Tekstfragment:
################

#  > << J&H LICHT EN GELUID - LINKS >> >  > OVER DEZE FORUMS >  >  Logica

## dj_lucv

Waarom ga je nadat je een bericht hebt geplaatst eerst naar een aparte pagina en daarna automatisch terug naar het topic? Het zou toch veel logischer zijn in mijn ogen als je meteen weer naar het topic-overzicht ging.

----------


## moderator

Dat is om de gebruiker te laten zien dat zijn bericht ook echt is geplaatst.
Blijft zo'n melding achterwege dan gaan mensen (zeker bij een wat tragere verbinding) maar een paar keer op enter rammen om er zeker van te zijn dat het bericht geplaatst wordt.
Dat resulteerd in een hoop dubbele berichten :-)

Je komt automatisch in het onderwerp terecht waar je net jouw bericht hebt geplaatst om nog even je eigen bericht door te lezen.

################

Fragmenten uit records:

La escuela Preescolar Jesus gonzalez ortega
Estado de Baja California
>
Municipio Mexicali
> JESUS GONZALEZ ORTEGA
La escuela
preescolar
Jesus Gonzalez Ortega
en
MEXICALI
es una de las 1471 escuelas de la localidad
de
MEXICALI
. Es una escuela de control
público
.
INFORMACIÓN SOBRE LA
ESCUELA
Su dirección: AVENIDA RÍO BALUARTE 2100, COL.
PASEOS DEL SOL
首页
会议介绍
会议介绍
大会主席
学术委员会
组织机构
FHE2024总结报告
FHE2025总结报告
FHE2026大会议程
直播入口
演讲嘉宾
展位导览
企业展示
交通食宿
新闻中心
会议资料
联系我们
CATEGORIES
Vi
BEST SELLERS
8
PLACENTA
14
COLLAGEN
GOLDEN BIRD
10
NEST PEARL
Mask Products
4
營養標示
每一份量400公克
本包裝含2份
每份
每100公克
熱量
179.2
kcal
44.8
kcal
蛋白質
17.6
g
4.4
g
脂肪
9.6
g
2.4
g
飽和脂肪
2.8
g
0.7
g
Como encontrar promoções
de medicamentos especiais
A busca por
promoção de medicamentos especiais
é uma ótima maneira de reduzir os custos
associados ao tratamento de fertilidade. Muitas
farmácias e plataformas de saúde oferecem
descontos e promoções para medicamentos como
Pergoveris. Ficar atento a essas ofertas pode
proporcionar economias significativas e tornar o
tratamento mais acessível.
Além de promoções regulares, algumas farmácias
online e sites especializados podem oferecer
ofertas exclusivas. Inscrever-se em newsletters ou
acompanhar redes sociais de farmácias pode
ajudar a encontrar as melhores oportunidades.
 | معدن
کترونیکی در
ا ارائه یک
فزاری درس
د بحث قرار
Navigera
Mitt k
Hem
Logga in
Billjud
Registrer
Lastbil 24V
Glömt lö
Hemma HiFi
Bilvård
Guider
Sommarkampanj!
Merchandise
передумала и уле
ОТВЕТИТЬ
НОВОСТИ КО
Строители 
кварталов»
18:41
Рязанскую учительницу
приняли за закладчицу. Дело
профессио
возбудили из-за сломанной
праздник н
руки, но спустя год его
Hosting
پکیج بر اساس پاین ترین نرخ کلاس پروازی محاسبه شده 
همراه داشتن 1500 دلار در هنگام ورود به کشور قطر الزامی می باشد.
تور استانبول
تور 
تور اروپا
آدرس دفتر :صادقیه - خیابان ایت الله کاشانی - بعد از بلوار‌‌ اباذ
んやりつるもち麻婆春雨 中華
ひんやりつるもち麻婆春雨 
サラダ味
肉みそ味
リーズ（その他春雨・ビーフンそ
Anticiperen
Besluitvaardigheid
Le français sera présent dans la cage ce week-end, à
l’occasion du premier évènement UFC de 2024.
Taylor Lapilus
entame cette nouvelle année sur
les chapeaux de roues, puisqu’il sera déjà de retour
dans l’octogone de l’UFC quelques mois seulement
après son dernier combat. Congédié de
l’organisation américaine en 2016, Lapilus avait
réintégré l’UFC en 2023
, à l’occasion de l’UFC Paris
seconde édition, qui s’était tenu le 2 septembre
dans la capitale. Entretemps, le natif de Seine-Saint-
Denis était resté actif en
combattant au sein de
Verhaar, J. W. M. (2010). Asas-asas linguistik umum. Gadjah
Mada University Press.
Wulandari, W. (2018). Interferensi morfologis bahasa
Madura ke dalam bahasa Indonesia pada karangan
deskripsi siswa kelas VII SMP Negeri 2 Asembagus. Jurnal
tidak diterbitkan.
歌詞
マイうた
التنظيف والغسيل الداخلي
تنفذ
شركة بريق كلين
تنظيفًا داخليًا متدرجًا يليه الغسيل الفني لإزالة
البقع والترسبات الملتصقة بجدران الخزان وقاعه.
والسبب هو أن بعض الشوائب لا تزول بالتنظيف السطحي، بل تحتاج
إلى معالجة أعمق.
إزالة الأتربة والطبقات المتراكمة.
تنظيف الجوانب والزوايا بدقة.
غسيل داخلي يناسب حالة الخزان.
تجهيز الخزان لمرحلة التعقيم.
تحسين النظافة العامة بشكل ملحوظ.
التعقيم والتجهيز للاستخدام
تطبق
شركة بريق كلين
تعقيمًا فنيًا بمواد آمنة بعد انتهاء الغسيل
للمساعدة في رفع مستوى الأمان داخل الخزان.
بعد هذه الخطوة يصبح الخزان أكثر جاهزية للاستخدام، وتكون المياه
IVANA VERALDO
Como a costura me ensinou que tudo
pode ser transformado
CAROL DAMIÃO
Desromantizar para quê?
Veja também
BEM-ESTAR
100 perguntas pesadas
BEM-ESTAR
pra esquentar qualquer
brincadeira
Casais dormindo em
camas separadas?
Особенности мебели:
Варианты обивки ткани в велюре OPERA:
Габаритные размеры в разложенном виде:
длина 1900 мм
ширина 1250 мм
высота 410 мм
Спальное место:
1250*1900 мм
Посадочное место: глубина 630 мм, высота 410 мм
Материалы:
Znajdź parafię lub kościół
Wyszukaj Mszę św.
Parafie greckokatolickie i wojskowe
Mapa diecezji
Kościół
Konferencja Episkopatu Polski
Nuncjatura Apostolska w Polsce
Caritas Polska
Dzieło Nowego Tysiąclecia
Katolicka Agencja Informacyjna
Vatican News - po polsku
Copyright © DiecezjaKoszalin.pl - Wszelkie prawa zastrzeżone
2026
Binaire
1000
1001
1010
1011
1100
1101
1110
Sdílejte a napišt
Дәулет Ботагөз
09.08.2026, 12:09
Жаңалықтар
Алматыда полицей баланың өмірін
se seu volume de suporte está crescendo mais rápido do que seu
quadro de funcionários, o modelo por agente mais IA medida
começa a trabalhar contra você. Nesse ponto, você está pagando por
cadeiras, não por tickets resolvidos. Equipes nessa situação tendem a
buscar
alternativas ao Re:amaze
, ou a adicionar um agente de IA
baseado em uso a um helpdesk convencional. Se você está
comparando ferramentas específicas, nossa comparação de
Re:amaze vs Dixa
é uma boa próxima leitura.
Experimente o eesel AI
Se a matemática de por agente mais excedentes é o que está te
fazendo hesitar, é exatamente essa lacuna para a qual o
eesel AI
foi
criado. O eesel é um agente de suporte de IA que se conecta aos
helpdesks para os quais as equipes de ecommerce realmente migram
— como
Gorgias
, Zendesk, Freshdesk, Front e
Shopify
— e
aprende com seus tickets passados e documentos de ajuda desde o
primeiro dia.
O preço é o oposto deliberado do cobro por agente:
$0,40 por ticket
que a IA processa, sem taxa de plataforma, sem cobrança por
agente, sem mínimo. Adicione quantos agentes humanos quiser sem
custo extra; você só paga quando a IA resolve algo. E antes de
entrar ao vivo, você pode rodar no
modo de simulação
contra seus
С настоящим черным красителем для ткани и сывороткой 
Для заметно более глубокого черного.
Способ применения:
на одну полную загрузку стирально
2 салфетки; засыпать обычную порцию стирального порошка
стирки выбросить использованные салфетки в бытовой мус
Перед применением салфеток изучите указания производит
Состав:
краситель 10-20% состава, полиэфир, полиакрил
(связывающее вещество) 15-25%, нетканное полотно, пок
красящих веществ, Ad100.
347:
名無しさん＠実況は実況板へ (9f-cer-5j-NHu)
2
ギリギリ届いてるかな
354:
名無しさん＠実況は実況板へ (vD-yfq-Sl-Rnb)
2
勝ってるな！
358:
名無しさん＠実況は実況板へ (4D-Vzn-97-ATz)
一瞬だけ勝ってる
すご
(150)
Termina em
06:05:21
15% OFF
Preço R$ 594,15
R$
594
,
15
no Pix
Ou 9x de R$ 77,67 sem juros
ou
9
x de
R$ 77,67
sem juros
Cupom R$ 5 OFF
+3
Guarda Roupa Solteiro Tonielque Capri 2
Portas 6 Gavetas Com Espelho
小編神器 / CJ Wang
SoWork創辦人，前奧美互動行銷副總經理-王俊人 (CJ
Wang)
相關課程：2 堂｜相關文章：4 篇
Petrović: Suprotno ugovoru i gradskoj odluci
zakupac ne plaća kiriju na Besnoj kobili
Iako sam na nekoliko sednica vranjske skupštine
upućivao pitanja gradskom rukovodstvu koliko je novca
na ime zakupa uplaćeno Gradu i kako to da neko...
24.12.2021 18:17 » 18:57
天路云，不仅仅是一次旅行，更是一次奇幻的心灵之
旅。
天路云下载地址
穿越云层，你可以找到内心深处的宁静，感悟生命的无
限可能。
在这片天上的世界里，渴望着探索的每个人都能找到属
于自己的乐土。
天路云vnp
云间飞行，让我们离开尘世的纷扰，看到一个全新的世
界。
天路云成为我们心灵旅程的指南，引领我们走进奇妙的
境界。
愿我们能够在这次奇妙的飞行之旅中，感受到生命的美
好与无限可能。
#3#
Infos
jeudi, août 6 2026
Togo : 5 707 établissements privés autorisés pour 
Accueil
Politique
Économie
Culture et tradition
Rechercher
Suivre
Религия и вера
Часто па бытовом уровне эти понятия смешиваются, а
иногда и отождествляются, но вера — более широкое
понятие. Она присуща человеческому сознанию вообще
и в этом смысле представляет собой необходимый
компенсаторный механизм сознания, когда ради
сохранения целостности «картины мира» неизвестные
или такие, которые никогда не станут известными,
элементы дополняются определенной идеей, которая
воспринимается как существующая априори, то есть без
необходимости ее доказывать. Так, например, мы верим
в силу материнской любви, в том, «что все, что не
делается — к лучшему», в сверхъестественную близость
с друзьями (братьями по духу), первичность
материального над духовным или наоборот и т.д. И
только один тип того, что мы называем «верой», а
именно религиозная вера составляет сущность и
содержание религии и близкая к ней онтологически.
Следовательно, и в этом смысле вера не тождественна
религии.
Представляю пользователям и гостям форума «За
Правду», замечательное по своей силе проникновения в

################

Vereiste handeling 1:
Geef een stuk van de forumdiscussie over het plaatsen van berichten letterlijk weer. Begin bij de woorden "Blijft zo'n melding" en stop na "bericht geplaatst wordt.".
Vereiste handeling 2:
Waarom wordt een gebruiker volgens de moderator in de forumdiscussie over het plaatsen van berichten na het plaatsen eerst naar een aparte pagina gestuurd?
Vereiste handeling 3:
Zet de forumdiscussie over het plaatsen van berichten voort vanaf het punt waar die ophoudt.
De records zijn afkomstig uit een andere bron.

Definitief antwoord 1:
Blijft zo'n melding achterwege dan gaan mensen (zeker bij een wat tragere verbinding) maar een paar keer op enter rammen om er zeker van te zijn dat het bericht geplaatst wordt.

Definitief antwoord 2:
Om de gebruiker te laten zien dat het bericht echt is geplaatst.

Definitief antwoord 3:
Gezien het aantal nabewerkingen een niet geheel overbodige luxe!

vraag zo voldoende beantwoord?

Moderator J&H Licht en Geluid Fora

----------


## musicjohn

Zeg Mod, nou we het er toch over hebben...

Voorheen, als ik een bericht had geplaatst en ik ontdekte naderhand nog wat (grove) spelfouten, dan ging ik dat corrigeren.

Als ik dat nu doe, dan krijg ik automatisch het bericht "bijgewerkt door... op..." onderaan m'n post te zien.

Ik vind dat erg irritant en dit zal mij (en ik denk ook anderen) ervan weerhouden om taalfouten te corrigeren.

Kan deze optie weer uitgeschakeld worden zodat deze irritante boodschap niet langer meer verschijnt?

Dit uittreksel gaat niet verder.